## [Action item]
Render every line of the data below as a numbered list, leaving out any blank lines.
+++ Records for processing +++
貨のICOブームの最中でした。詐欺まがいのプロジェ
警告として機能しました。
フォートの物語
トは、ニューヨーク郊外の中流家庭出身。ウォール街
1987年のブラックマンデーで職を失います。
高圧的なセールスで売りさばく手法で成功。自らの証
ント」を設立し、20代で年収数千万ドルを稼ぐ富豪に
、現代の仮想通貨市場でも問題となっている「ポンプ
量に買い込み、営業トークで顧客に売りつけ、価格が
+++
## [Output of the task]
1. 貨のICOブームの最中でした。詐欺まがいのプロジェ
2. 警告として機能しました。
3. フォートの物語
4. トは、ニューヨーク郊外の中流家庭出身。ウォール街
5. 1987年のブラックマンデーで職を失います。
6. 高圧的なセールスで売りさばく手法で成功。自らの証
7. ント」を設立し、20代で年収数千万ドルを稼ぐ富豪に
8. 、現代の仮想通貨市場でも問題となっている「ポンプ
9. 量に買い込み、営業トークで顧客に売りつけ、価格が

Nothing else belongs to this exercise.